= I-LIMB Hand =

The i-LIMB Hand is the brand name of world's first commercially available bionic hand invented by David Gow and his team at the Bioengineering Centre of the Princess Margaret Rose Hospital in Edinburgh, and manufactured by Touch Bionics. The articulating prosthetic hand has individually powered digits and thumb and has a choice of grips. The i-Limb Hand offers full hand solutions in addition to partial hand solutions. It was launched in Vancouver in July 2007. i-LIMB Hand won the Limbless Association's Prosthetic Product Innovation Award for 2008, was listed at number fourteen in the TIME's list of the Top 50 Best Inventions of 2008, and Touch EMAS/Touch Bionics was awarded The Queen's Award for Enterprise: Innovation (Technology) (2010) for the i-LIMB Hand.

==How It Works==
The i-LIMB Hand is controlled through the use of myoelectric signals, which uses the muscle signals in the patient's residual arm to move the i-LIMB Hand around. Electrodes are placed at two pre-determined muscle sites. The electrodes pick up the muscle signals when the patient contracts his/her muscles. These signals are then sent to a microprocessor which causes the device to move. The i-LIMB Hand has up to four different muscle triggers. The user is able to assign a grip to move the device to a certain position.
These muscle triggers include:
1. `hold open’; This option uses the open signal for a certain amount of time.
2. `double impulse’; This option uses two quick open signals once the hand is opened completely.
3. `triple impulse’ This option uses three quick open signals once the hand is opened completely.
4. `co-contraction’ This allows the device to contract the open and close muscles at the same time.

==Products==
===Whole Hand Solutions===
Whole Hand Solutions include i-LIMB ultra and the i-LIMB revolution.
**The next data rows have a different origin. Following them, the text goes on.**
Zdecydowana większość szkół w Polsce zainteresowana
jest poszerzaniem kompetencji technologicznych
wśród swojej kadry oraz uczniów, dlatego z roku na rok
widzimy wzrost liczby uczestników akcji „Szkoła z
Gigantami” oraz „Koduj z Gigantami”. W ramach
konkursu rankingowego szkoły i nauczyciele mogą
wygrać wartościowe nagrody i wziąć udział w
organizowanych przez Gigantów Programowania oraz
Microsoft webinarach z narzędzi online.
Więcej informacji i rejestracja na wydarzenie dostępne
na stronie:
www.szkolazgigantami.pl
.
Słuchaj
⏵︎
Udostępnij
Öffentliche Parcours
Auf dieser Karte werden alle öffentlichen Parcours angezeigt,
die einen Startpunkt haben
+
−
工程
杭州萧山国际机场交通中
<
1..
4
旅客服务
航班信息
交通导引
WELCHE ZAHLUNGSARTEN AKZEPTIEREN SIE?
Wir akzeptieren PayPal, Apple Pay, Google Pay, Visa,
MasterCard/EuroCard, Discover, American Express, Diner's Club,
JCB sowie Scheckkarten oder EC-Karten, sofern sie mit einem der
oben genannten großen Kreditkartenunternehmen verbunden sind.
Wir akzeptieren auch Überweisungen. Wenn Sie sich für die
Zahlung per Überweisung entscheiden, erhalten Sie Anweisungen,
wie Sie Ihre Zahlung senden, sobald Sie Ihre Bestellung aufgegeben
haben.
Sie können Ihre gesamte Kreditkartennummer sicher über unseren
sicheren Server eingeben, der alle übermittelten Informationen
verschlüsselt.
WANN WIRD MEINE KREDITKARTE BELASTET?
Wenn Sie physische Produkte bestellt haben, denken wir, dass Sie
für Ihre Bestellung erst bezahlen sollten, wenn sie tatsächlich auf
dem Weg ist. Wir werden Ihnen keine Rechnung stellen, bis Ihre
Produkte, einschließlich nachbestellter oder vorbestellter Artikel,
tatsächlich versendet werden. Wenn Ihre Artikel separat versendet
The i-LIMB ultra provides features including a powered-rotating thumb and grip chips™, which allows the user to communicate through bluetooth for immediate grip access. The i-LIMB revolution offers digit-by-digit grip strength and allows the user to customize grip strengths. Both whole hand solutions offer mobile device apps, giving the user access to different grip patterns.

===Partial Hand Solutions===
Partial Hand Solutions are offered to individuals with missing fingers or partial hands. These missing fingers can be replaced by i-LIMB digits.